Für die Bühne hat Peer Boysen eine einfache, aber wirkungsvolle Lösung gefunden: Fünf Podeste hinter dem Orchester deuten fünf verschiedene Zimmer an, die mit Sitzmöbel aus unterschiedlichen Epochen ausgestattet sind. Die Figuren bewegen sich zwischen diesen abgegrenzten Bereichen hin und her, nutzen auch den Raum vor den Musikern. Bunt zusammengewürfelt und mit viel Ironie sind auch die Kostüme: Figaro erscheint in einem harlekinartigen Wams, während der Graf mit einem übertriebenen Federhut und höfischen Gesten an den gestiefelten Kater erinnert. Rosina trägt eine strenge Uniformjacke mit Krawatte und gleicht trotz Rüschenrock eher einer preußischen Gouvernante als einem jungen Mädchen. Aber das hat schon seine Berechtigung, ist sie doch alles andere als ein unbedarftes Opfer.

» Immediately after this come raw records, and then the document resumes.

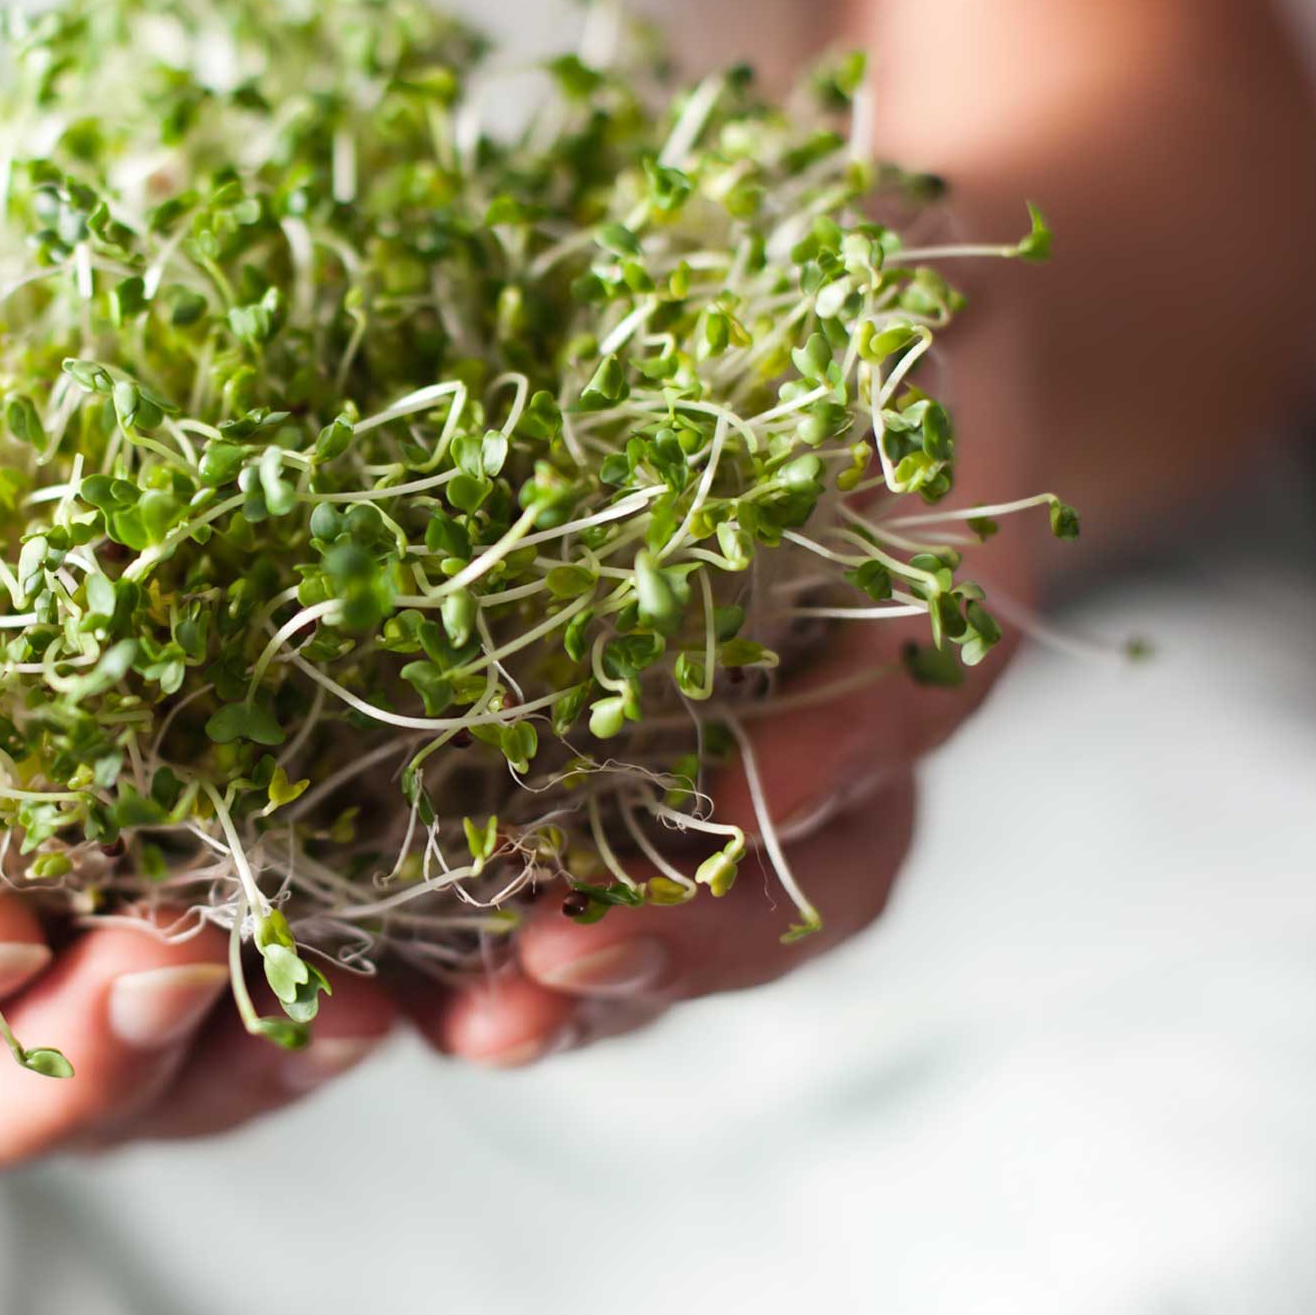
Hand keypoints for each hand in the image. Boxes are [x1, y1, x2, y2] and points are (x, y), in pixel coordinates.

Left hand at [404, 335, 1045, 1066]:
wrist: (859, 384)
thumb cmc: (877, 319)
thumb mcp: (905, 289)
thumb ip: (900, 322)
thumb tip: (885, 284)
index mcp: (923, 622)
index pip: (897, 713)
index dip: (824, 763)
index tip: (745, 793)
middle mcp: (839, 742)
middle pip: (797, 886)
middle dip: (682, 938)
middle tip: (559, 970)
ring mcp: (732, 794)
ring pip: (687, 932)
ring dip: (582, 990)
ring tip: (471, 1030)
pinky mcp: (614, 802)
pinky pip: (572, 901)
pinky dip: (490, 958)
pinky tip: (393, 993)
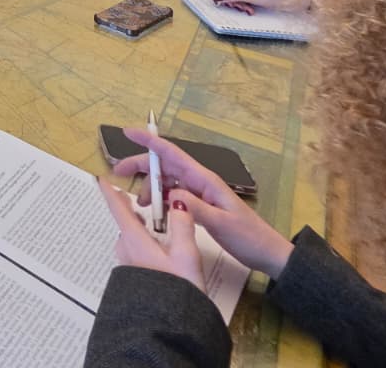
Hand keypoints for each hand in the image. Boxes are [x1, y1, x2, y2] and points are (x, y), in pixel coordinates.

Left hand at [96, 179, 203, 290]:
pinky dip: (142, 246)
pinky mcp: (133, 279)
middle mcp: (126, 251)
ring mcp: (128, 266)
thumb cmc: (177, 290)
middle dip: (130, 212)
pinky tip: (157, 253)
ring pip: (130, 240)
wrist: (168, 325)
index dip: (110, 192)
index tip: (100, 178)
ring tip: (151, 225)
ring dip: (138, 231)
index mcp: (134, 240)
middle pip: (125, 224)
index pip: (118, 209)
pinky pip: (134, 254)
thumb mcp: (186, 255)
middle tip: (135, 201)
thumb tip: (178, 202)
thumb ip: (183, 226)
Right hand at [111, 127, 293, 278]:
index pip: (173, 154)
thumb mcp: (221, 223)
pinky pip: (173, 197)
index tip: (128, 132)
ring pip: (167, 182)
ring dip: (151, 189)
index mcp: (205, 180)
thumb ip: (196, 208)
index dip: (150, 142)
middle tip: (119, 173)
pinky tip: (155, 212)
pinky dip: (160, 201)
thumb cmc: (248, 236)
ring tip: (143, 207)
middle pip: (164, 166)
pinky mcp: (199, 207)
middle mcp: (199, 183)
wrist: (267, 253)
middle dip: (141, 166)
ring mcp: (199, 194)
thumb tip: (171, 194)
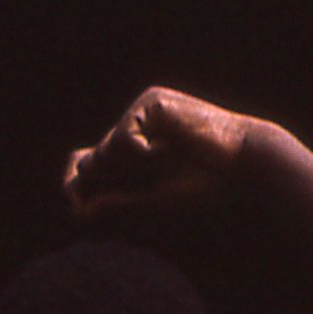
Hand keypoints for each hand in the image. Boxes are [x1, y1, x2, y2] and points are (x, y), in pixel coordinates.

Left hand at [64, 86, 256, 224]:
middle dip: (110, 185)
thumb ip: (112, 207)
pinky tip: (167, 150)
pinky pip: (122, 139)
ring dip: (130, 172)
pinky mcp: (150, 104)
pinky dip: (140, 155)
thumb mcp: (147, 209)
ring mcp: (137, 120)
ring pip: (101, 155)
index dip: (75, 187)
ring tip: (165, 165)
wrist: (237, 168)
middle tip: (149, 182)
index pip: (78, 172)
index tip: (82, 201)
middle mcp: (126, 140)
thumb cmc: (199, 194)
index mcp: (123, 166)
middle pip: (86, 168)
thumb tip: (77, 209)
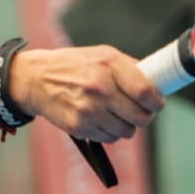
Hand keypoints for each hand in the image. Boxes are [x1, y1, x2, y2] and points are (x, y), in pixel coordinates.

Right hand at [9, 45, 164, 142]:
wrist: (36, 80)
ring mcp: (88, 109)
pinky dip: (109, 132)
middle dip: (144, 117)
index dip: (157, 102)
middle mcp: (99, 87)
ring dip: (126, 126)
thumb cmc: (74, 66)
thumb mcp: (102, 55)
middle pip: (140, 117)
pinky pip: (109, 138)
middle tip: (139, 111)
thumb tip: (157, 82)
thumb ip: (130, 67)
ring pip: (126, 131)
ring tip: (115, 114)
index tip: (157, 103)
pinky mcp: (79, 126)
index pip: (145, 92)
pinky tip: (100, 119)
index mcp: (109, 64)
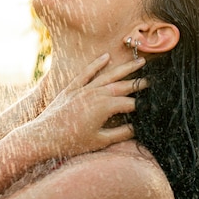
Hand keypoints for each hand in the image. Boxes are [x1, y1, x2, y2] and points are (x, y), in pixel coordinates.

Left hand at [25, 54, 146, 159]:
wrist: (44, 136)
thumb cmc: (73, 142)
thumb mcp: (100, 141)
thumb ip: (121, 133)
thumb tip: (137, 127)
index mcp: (106, 107)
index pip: (131, 103)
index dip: (143, 106)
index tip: (154, 106)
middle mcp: (96, 93)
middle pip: (123, 86)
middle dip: (139, 83)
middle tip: (154, 80)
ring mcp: (84, 88)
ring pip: (108, 75)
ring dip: (125, 68)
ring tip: (139, 62)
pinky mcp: (72, 87)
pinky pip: (87, 72)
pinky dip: (97, 63)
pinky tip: (106, 56)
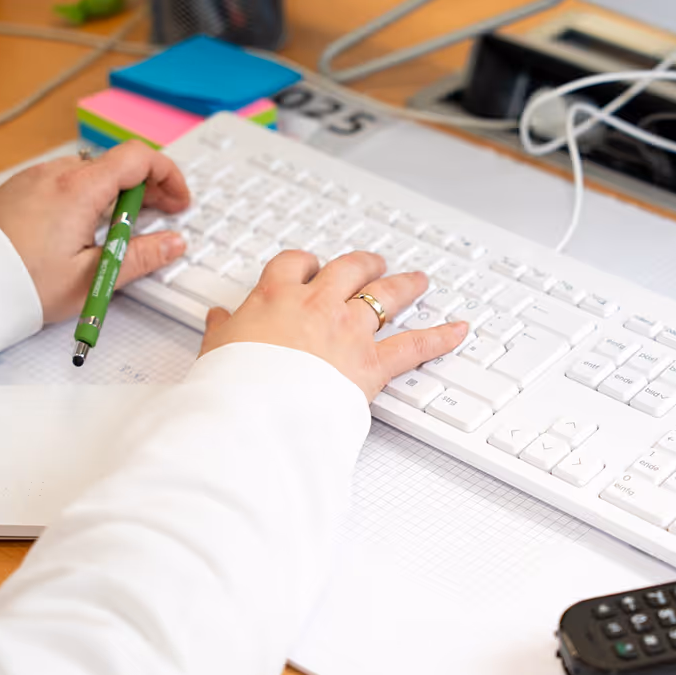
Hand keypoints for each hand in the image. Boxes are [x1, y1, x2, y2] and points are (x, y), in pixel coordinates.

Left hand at [0, 141, 190, 322]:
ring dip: (118, 194)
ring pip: (92, 174)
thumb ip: (140, 256)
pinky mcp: (21, 189)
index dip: (168, 176)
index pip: (139, 158)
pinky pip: (67, 183)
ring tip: (123, 230)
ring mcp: (36, 178)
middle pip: (117, 165)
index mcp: (80, 189)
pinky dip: (90, 197)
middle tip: (162, 219)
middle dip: (147, 189)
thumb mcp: (93, 277)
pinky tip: (89, 228)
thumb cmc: (22, 283)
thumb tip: (173, 243)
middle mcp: (57, 174)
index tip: (179, 202)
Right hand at [199, 250, 467, 401]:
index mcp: (275, 296)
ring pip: (386, 295)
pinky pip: (415, 345)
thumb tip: (218, 320)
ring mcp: (349, 330)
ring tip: (418, 281)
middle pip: (348, 270)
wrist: (255, 410)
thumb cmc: (233, 382)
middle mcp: (317, 305)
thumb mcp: (216, 349)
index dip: (306, 263)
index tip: (309, 266)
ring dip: (406, 285)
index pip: (294, 264)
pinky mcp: (371, 362)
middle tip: (373, 264)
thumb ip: (223, 330)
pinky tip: (459, 330)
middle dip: (364, 264)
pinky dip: (440, 337)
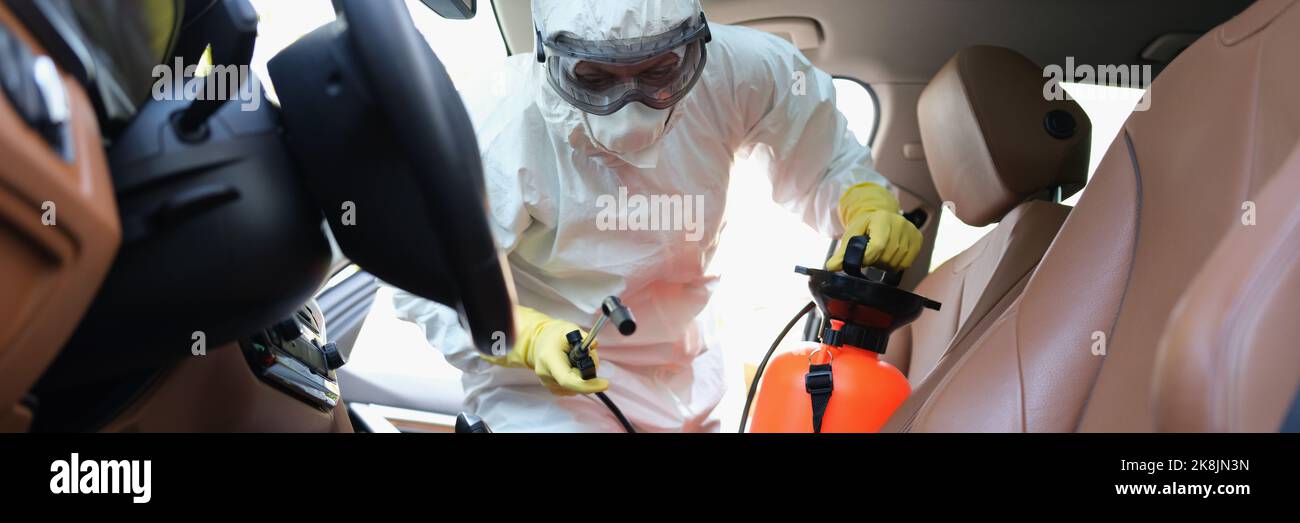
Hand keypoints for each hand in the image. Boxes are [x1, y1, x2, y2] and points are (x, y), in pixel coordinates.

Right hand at [483, 306, 609, 395]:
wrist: (538, 341)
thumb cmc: (554, 335)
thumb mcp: (569, 329)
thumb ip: (583, 337)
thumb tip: (595, 344)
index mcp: (549, 359)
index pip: (568, 380)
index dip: (588, 385)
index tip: (605, 383)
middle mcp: (546, 374)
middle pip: (575, 385)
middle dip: (589, 375)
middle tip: (590, 358)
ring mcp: (547, 383)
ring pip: (576, 388)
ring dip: (583, 377)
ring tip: (578, 360)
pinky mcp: (552, 388)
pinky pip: (572, 389)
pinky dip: (578, 380)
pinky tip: (573, 367)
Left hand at [826, 182, 921, 271]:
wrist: (880, 218)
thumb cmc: (864, 228)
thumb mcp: (852, 237)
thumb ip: (842, 253)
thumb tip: (831, 267)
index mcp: (881, 218)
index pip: (877, 246)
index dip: (868, 259)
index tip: (863, 260)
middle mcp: (899, 222)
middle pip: (887, 256)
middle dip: (876, 262)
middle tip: (871, 256)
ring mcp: (911, 230)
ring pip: (897, 261)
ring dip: (886, 264)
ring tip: (880, 254)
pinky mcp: (918, 238)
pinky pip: (907, 262)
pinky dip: (897, 264)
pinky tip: (890, 256)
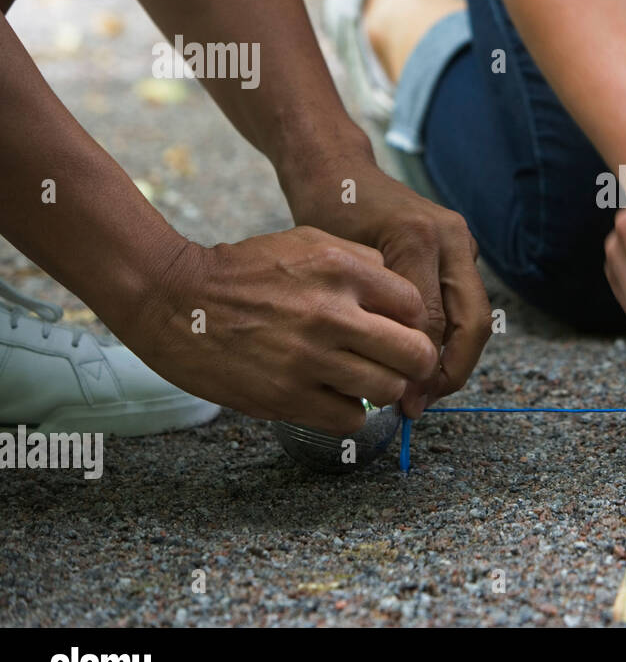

Die Oper wurde in der Fassung der deutschen Erstaufführung von 1819 von Ignaz Kollmann mit gesprochenen Dialogen gespielt. Dabei wurde deutlich, dass es in diesem Fall nicht nur um das heitere Austricksen eines alternden Vormundes geht, sondern dass alle Beteiligten massiv und oft mit unterschiedlichen Mitteln ihre eigenen Interessen vertreten. Michael Hofstetter leitete das großteils gut disponierte styriarte-Festspielorchester wie mit einem ständigen Blick auf die Katastrophe, an der gerade noch vorbeigeschrammt wird.

Unter den bestens disponierten Sängern ragte ganz besonders Marie Friederike Schöder als strenge Rosina heraus, die mit glasklaren Koloraturen und durchschlagendem Spiel aufwarten konnte. Miljenko Turk war ein durchtriebener Figaro, mehr Gauner als sympathischer Gehilfe, der sich mit sicherer Stimme geschickt durch den vielen Text manövrierte. Mit hellem, geschmeidigen Tenor hat Daniel Johannsen den Grafen Almaviva fast schon als Karikatur angelegt, wodurch die Liebesgeschichte etwas auf der Strecke blieb. Josef Wagner stellte als Basilio seinen geschmeidigen Bass unter Beweis, während Stefan Sevenich eher auf Fülle als Finesse setzte. Bibiana Nwobilo gab eine dem Schnupftabak nicht abgeneigte, praktische Marcellina, Ludwig Mitterhammer (Fiorillo) fügte sich nahtlos in das Ensemble ein.